Whether these seventeen points will become a living framework or another document filed away in government offices remains uncertain. Somaliland has produced thoughtful plans before. What is less certain is whether this one will alter daily behavior on the road.

Life and death, after all, are not decided only at the moment of impact. The minutes that follow can be just as consequential. The availability of ambulances, the condition of the roads they travel, and the coordination between police, emergency responders, and hospitals often determine whether an injured person survives. The WHO has repeatedly stressed the importance of integrated emergency systems, networks designed to move patients into care within minutes rather than hours.
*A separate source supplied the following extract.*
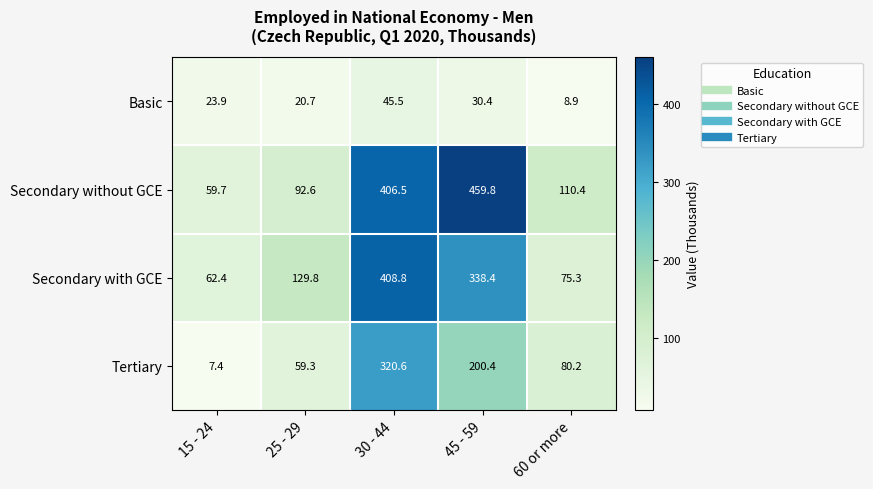

What is the difference between the highest and lowest values at 60 or more?

101.5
Local awareness campaigns have shown that stricter laws alone are insufficient. Investment is also needed in emergency vehicles, trauma centers, and advanced training for health workers. At the Hargeisa conference, the Ministry of Health, along with organizations such as the Somaliland Emergency Medicine Association, urged that emergency care and community training be treated not as an afterthought but as a central component of the national plan.

Beyond conferences and reports, most road accidents begin with an ordinary decision. A driver accelerates where caution would suffice. Someone checks a phone at the wrong moment. A vehicle known to be unreliable is driven anyway. A seat belt is dismissed as uncomfortable rather than essential. A pedestrian steps one pace too far into a highway.

If the seventeen-point plan survives only as press releases and photographs, future reports will record the same figures, and families will continue to receive late-night calls that end too quickly. Abdifatah, and the thousands who have died, cannot be brought back. But the sentence delivered over the phone can change, from “She/He is dead” to “I arrived safely.”

Treating road safety as an issue of public security and a national emergency, rather than resigning ourselves to fatalistic phrases like “It was fate” or “That was his destiny,” offers the clearest path toward saving lives. When preventable tragedies are reframed as collective responsibilities instead of inevitable outcomes, it becomes possible to demand stronger policies, and better infrastructure. Only by rejecting fatalism and embracing proactive action can Somaliland protect those who travel its roads today and safeguard the generations who will follow.